**About this task**
Repeat every line of text in the records below word for word, and leave the pictures out of your answer.

*** Data shown ***

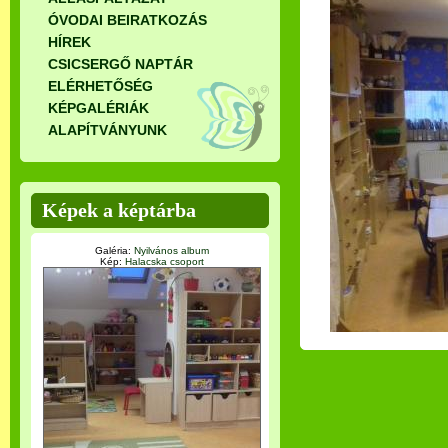
ÓVODAI BEIRATKOZÁS
HÍREK
CSICSERGŐ NAPTÁR
ELÉRHETŐSÉG
KÉPGALÉRIÁK
ALAPÍTVÁNYUNK
Képek a képtárba
Galéria:
Nyilvános album
Kép:
Halacska csoport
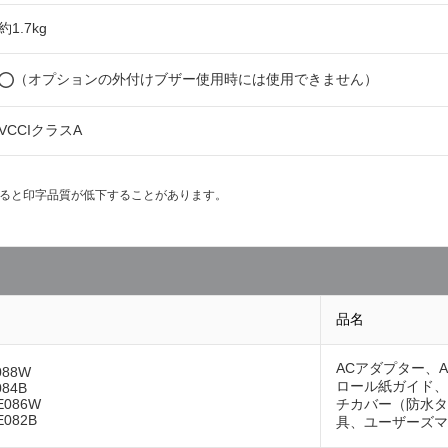
約1.7kg
（オプションの外付けブザー使用時には使用できません）
VCCIクラスA
用すると印字品質が低下することがあります。
品名
ACアダプター、
088W
ロール紙ガイド、
084B
E086W
チカバー（防水タ
E082B
具、ユーザーズマ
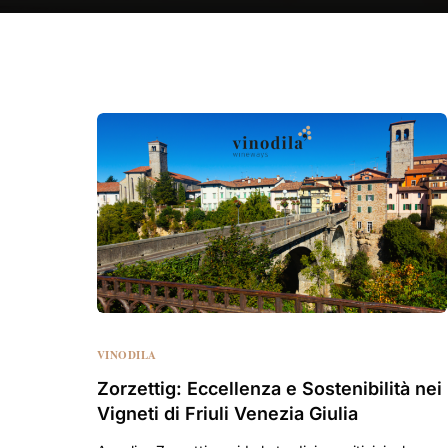
VINODILA
Zorzettig: Eccellenza e Sostenibilità nei
Vigneti di Friuli Venezia Giulia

***

**Problem solution**
ÓVODAI BEIRATKOZÁS
HÍREK
CSICSERGŐ NAPTÁR
ELÉRHETŐSÉG
KÉPGALÉRIÁK
ALAPÍTVÁNYUNK
Képek a képtárba
Galéria:
Nyilvános album
Kép:
Halacska csoport
約1.7kg
（オプションの外付けブザー使用時には使用できません）
VCCIクラスA
用すると印字品質が低下することがあります。
品名
ACアダプター、
088W
ロール紙ガイド、
084B
E086W
チカバー（防水タ
E082B
具、ユーザーズマ
VINODILA
Zorzettig: Eccellenza e Sostenibilità nei
Vigneti di Friuli Venezia Giulia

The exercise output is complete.